Buy a Tube Station

For those of you in London, today was your last opportunity to stop by the old Shoreditch Tube Station for a scheduled viewing: the whole thing is up for sale, listed at £180,000.

[Image: The old Shoreditch Tube station is for sale; image and property info courtesy of Andrews & Robertson].

“Situated at the junction with Code Street and Pedley Street adjacent to Allen Gardens,” the auctioneers explain, “[t]he property is within a popular residential area with its many trendy shops, bars and restaurants.” For instance, “Brick Lane is within easy walking distance and Old Spitalfields Market is close by.”

The single-floor building, pictured above, courtesy of the auctioneers, “comprises a ticket office, a lobby area, store rooms, plant rooms and a WC.” Owning a former Tube station with an address on Code Street would be an amazing thing, indeed. BLDGBLOG would move its offices there in a heartbeat.

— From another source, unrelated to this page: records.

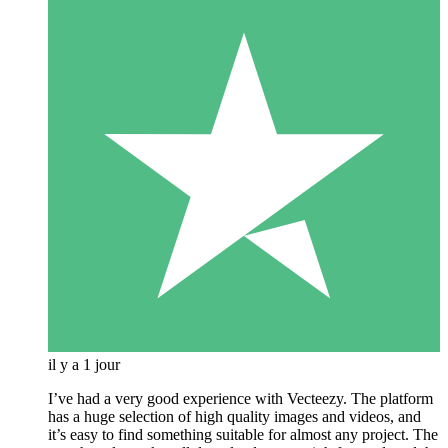
il y a 1 jour
I’ve had a very good experience with Vecteezy. The platform
has a huge selection of high quality images and videos, and
it’s easy to find something suitable for almost any project. The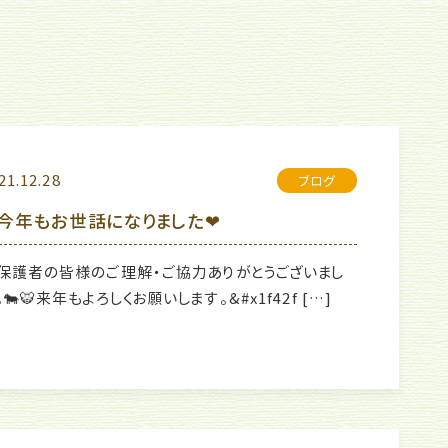
21.12.28
ブログ
今年もお世話になりました❤
保護者の皆様のご理解・ご協力ありがとうございまし
。🐄🐯来年もよろしくお願いします。&#x1f42f […]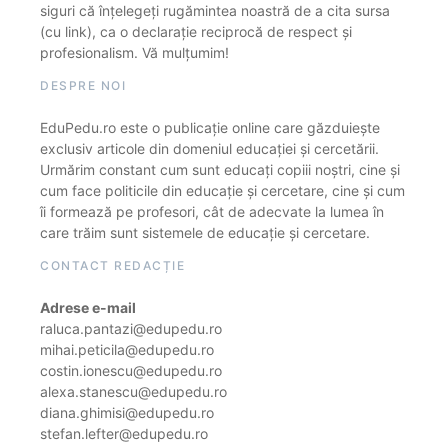
siguri că înțelegeți rugămintea noastră de a cita sursa
(cu link), ca o declarație reciprocă de respect și
profesionalism. Vă mulțumim!
DESPRE NOI
EduPedu.ro este o publicație online care găzduiește
exclusiv articole din domeniul educației și cercetării.
Urmărim constant cum sunt educați copiii noștri, cine și
cum face politicile din educație și cercetare, cine și cum
îi formează pe profesori, cât de adecvate la lumea în
care trăim sunt sistemele de educație și cercetare.
CONTACT REDACȚIE
Adrese e-mail
raluca.pantazi@edupedu.ro
mihai.peticila@edupedu.ro
costin.ionescu@edupedu.ro
alexa.stanescu@edupedu.ro
diana.ghimisi@edupedu.ro
stefan.lefter@edupedu.ro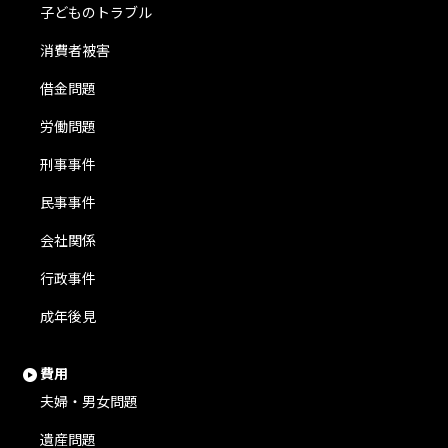
子どものトラブル
消費者被害
借金問題
労働問題
刑事事件
民事事件
会社関係
行政事件
成年後見
費用
夫婦・男女問題
遺産問題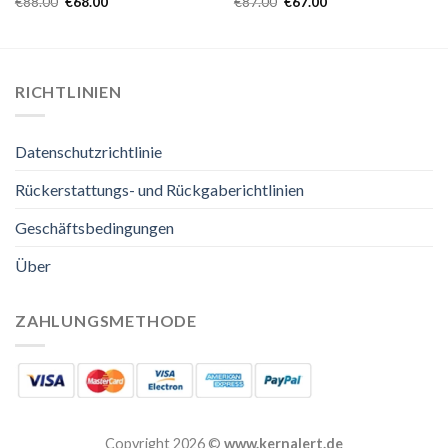
€
88.00
€
68.00
€
87.00
€
67.00
RICHTLINIEN
Datenschutzrichtlinie
Rückerstattungs- und Rückgaberichtlinien
Geschäftsbedingungen
Über
ZAHLUNGSMETHODE
Copyright 2026 ©
www.kernalert.de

(Thanks to Jim Stephenson for the tip! Earlier on BLDGBLOG: Buy an Archipelago, Buy a Map, Buy a Torpedo-Testing Facility, Buy a Fort, Buy a Church, Buy a Silk Mill).

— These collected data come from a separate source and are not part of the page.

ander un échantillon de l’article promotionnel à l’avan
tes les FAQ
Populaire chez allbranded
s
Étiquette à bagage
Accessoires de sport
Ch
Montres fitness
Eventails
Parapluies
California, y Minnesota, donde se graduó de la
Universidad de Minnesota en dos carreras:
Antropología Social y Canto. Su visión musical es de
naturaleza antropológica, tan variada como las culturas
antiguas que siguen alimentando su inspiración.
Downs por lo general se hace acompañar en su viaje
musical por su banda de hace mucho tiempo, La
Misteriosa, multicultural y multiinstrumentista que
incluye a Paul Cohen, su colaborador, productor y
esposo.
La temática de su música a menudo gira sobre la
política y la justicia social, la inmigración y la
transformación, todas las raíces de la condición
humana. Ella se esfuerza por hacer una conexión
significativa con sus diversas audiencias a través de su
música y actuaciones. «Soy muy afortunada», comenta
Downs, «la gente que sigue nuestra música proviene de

6 thoughts on “Buy a Tube Station”

  1. its a shame – i was hoping that a social enterprise or community trust might buy it up and put it to use finding ways to slow down or stall the gentrification of brick lane.

    with this coverage and all the retweeting it might have the adverse affect of the richer developers getting there on wednesday and beating any more socially or culturally focused bidders.

    oh well, opportunity lost.

    even with all the asbestos i reckon it will fetch +£300,000.

    if anyone makes it to the auction… please can you post the final price here?

  2. Try approaching £1000000. It's a readily developable site, asbestos or no. You could get 10 flats on there, no problem. They've just put it on at an unrealistically low price to get some press for their auction and drive up the price of the other lots.

  3. Nam, well… it's really just a room full of books with a computer in it, but still. Writing, live, from a converted subway station would be pretty amazing.

    Maybe we can find a rich benefactor and turn the whole thing into an infrastructural/architectural/spatial/natural historical/planetary sciences/urban law blogging hive.